The CA size is completely defined when the data set size during the dataset definition. A VSAM data set always formed with multiple Control Areas (CAs).
VSAM datasets are extended in the units of CAs (i.e, multiples of CAs). Spanned record maximum size is CA size.
In sequential process, a single I/O operation wont cross the boundaries of CA.
Spanned records -
Spanned records are larger logical records than the CI size. To have spanned records, DEFINE CLUSTER should use SPANNED attribute when defining the data set. Spanned records can store on multiple control intervals (CIs).
RDFs specified the record is spanned record or not.
- A spanned record always begin on a control interval (CI) boundary and fills one or more CIs within a single CA.
- A spanned record cannot share CI with any other records.
- CIs free space at the end of the spanned record not filled with any other record.
- The CIs free space at the end of the spanned record is used only to extend the spanned record.
- The maximum size of the spanned record is the control area (CA) size.
Spanned records are required when the application program using long logical records.

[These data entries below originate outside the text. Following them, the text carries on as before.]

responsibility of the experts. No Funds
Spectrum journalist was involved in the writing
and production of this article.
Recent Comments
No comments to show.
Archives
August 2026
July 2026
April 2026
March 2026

A spanned record can use in the data component of the Alternate Index (AIX) cluster.
If the spanned records are used for KSDS, the primary key should be within the first CI.
Alternate Indexes -
Alternate indexes (AIXs) allow access to the logical records sequentially or directly using key fields (other than the original key field). Each alternate index is a KSDS cluster with an index component and a data component.
AIX eliminates the requirement of storing the same data in different orders in multiple clusters for different applications.

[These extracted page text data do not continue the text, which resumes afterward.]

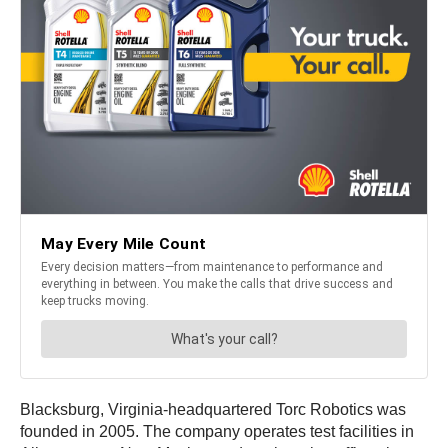
Blacksburg, Virginia-headquartered Torc Robotics was
founded in 2005. The company operates test facilities in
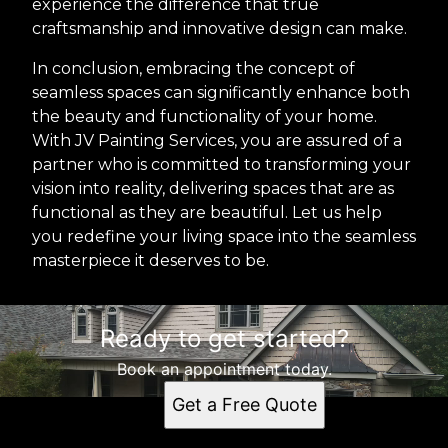
experience the difference that true
craftsmanship and innovative design can make.
In conclusion, embracing the concept of
seamless spaces can significantly enhance both
the beauty and functionality of your home.
With JV Painting Services, you are assured of a
partner who is committed to transforming your
vision into reality, delivering spaces that are as
functional as they are beautiful. Let us help
you redefine your living space into the seamless
masterpiece it deserves to be.
Ready to get started?
Book an appointment today.
Get a Free Quote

The AIX data component contains a set of primary keys that are associated with the alternate key.
Important Notes -
- Any key except the primary key in the base cluster can use as an alternate key.
- Alternate key overlaps any other key (primary in KSDS or any other alternate key).
- The alternate key can have repeated or duplicate values.
- An alternate key value can have more than one primary key value. For example - the primary key is the student number, and the alternative key is class. i.e., A class has several students.
- The AIX cluster data component contains the alternate key value (pointers to the data component in a base cluster) and all its corresponding primary keys.
- The primary keys are in ascending order within alternate index value, and also the alternate index is in ascending order.
- If an alternate key has many primary keys, consider the AIX as spanned and compressed.
AIX can define and used in three ways, and those are -
- Create AIX
- Build AIX
- Define Path
IDCAMS utility is used to define and create AIX. IDCAMS DEFINE used to define AIX and the AIX is created using the BLDINDEX command. IDCAMS DEFINE PATH command is used to define and name the path.
THe BLDINDEX command scans the associated base cluster sequentially. The process extracts the alternate key values and their corresponding primary keys (for a KSDS) or record RBAs (for an ESDS) together to form alternate index records. These records sort in ascending order based on alternate keys. The constructed alternate index records are written to alternate index clusters.
A path should be defined in the catalog to access KSDS or ESDS through the alternate index. A path means alternate indexes mapping to the base cluster. A path name refers to the base cluster and alternate index pair.
A sphere is a group of base clusters and its associated clusters (AIX). The associated clusters are the alternate indexes (AIX) of the base cluster. i.e., base cluster plus all its AIXs.
CI and CA split occur in KSDS and VRRDS datasets. These splits occur due to a new record insertion or increasing the length of the already existing record. If there is no enough space to process the above two requests, the CI is split. Approximately half of the records of these CIs moves to other free CI. In the CI split, both CIs belongs to the same CA.
Similarly, if there is no enough space in all the CIs of a CA, then CA is split. Approximately half of the CIs of this CAs data moves to the other free CIs of different CA.
The split occurrence worsens the performance. However, the subsequent split decreases the probability of having another one.